What is required -
For each entry below, output it exactly as it stands.

*** Opening of Data provided ***

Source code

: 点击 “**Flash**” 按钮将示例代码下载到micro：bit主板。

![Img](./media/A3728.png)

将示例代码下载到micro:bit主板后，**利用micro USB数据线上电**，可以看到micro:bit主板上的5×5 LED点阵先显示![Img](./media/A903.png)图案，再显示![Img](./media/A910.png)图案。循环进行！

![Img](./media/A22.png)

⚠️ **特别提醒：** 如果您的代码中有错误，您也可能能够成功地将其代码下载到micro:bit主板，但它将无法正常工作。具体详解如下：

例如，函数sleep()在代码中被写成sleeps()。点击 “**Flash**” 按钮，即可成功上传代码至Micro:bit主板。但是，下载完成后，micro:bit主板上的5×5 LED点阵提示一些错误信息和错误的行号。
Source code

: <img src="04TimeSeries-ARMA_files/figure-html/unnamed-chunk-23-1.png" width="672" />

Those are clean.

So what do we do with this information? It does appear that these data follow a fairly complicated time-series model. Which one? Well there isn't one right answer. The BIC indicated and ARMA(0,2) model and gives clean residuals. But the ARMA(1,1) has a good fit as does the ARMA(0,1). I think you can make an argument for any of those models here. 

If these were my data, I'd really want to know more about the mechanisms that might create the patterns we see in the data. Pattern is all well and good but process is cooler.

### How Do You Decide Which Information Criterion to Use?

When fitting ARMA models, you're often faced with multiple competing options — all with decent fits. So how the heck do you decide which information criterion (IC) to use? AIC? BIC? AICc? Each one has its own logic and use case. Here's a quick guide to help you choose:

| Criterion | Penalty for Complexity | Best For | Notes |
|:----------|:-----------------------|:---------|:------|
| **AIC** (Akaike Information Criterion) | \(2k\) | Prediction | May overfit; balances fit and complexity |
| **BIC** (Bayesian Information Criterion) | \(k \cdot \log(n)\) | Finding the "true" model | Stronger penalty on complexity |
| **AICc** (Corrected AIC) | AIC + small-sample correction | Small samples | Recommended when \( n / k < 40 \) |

*** Close of Data provided ***

Written solution -
Source code

: 点击 “**Flash**” 按钮将示例代码下载到micro：bit主板。

![Img](./media/A3728.png)

将示例代码下载到micro:bit主板后，**利用micro USB数据线上电**，可以看到micro:bit主板上的5×5 LED点阵先显示![Img](./media/A903.png)图案，再显示![Img](./media/A910.png)图案。循环进行！

![Img](./media/A22.png)

⚠️ **特别提醒：** 如果您的代码中有错误，您也可能能够成功地将其代码下载到micro:bit主板，但它将无法正常工作。具体详解如下：

例如，函数sleep()在代码中被写成sleeps()。点击 “**Flash**” 按钮，即可成功上传代码至Micro:bit主板。但是，下载完成后，micro:bit主板上的5×5 LED点阵提示一些错误信息和错误的行号。
Source code

: <img src="04TimeSeries-ARMA_files/figure-html/unnamed-chunk-23-1.png" width="672" />

Those are clean.

So what do we do with this information? It does appear that these data follow a fairly complicated time-series model. Which one? Well there isn't one right answer. The BIC indicated and ARMA(0,2) model and gives clean residuals. But the ARMA(1,1) has a good fit as does the ARMA(0,1). I think you can make an argument for any of those models here. 

If these were my data, I'd really want to know more about the mechanisms that might create the patterns we see in the data. Pattern is all well and good but process is cooler.

### How Do You Decide Which Information Criterion to Use?

When fitting ARMA models, you're often faced with multiple competing options — all with decent fits. So how the heck do you decide which information criterion (IC) to use? AIC? BIC? AICc? Each one has its own logic and use case. Here's a quick guide to help you choose:

| Criterion | Penalty for Complexity | Best For | Notes |
|:----------|:-----------------------|:---------|:------|
| **AIC** (Akaike Information Criterion) | \(2k\) | Prediction | May overfit; balances fit and complexity |
| **BIC** (Bayesian Information Criterion) | \(k \cdot \log(n)\) | Finding the "true" model | Stronger penalty on complexity |
| **AICc** (Corrected AIC) | AIC + small-sample correction | Small samples | Recommended when \( n / k < 40 \) |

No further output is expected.